The carbon isotope 14C is used for carbon dating of objects. A 14C nucleus can change into a different kind of element, a neighbor on the periodic table with lower mass, by emitting a beta particle – an electron or positron – plus a neutrino or an anti-neutrino. Consider the scenario where 14C ( mass of 2.34 x 10 -26) decays by emitting an electron and anti neutrino. The electron has a mass of 9.11x 10-31 kg and a speed of 5.5 x107 m/s. While the anti neutrino has a momentum of 1.0x10-24 kg-m/s. If the electron and anti neutrino are emitted at right angles from each other, calculate the recoil speed of the nucleus.
To calculate the recoil speed of the nucleus, we can use the principle of conservation of momentum. According to this principle, the total momentum before the decay must equal the total momentum after the decay.
Before the decay, the carbon nucleus is at rest, so its momentum is zero.
After the decay, we have two particles, the electron and the anti-neutrino, moving at right angles to each other. The momentum of the electron can be calculated using the formula:
Momentum = mass x velocity
The momentum of the anti-neutrino is given as 1.0x10^-24 kg-m/s.
Since the electron and the anti-neutrino are emitted at right angles, their momenta are perpendicular to each other. Therefore, we can use the Pythagorean theorem to find the total momentum after the decay.
Let's calculate the momentum of the electron first:
Momentum of electron = (mass of electron) x (speed of electron)
= (9.11x10^-31 kg) x (5.5x10^7 m/s)
= 5.01x10^-23 kg-m/s
Now, using the Pythagorean theorem:
Total momentum after decay = sqrt((momentum of electron)^2 + (momentum of anti-neutrino)^2)

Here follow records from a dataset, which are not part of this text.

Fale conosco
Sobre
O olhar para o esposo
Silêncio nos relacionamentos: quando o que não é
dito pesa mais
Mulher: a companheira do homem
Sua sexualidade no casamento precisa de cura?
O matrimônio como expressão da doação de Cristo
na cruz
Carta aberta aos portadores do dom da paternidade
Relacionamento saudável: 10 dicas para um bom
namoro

= sqrt((5.01x10^-23 kg-m/s)^2 + (1.0x10^-24 kg-m/s)^2)
= sqrt(3.0472x10^-44 + 1.0x10^-48)
= sqrt(3.1472x10^-44) kg-m/s
≈ 1.774x10^-22 kg-m/s
Since the momentum before the decay is zero, the total momentum after the decay must also be zero. Therefore, the momentum of the nucleus in the opposite direction must be equal in magnitude to the total momentum after the decay.
Recoil momentum of nucleus = -1 x Total momentum after decay
= -1 x 1.774x10^-22 kg-m/s
≈ -1.774x10^-22 kg-m/s (negative as it has opposite direction)
Finally, we can calculate the recoil speed of the nucleus using the formula:
Momentum = mass x velocity
recoil speed of the nucleus = recoil momentum of nucleus / (mass of nucleus)
= -1.774x10^-22 kg-m/s / (2.34x10^-26 kg)
= -1.774x10^4 m/s (negative indicates opposite direction)
Therefore, the recoil speed of the nucleus is approximately 1.774x10^4 m/s in the opposite direction to that of the electron and anti-neutrino.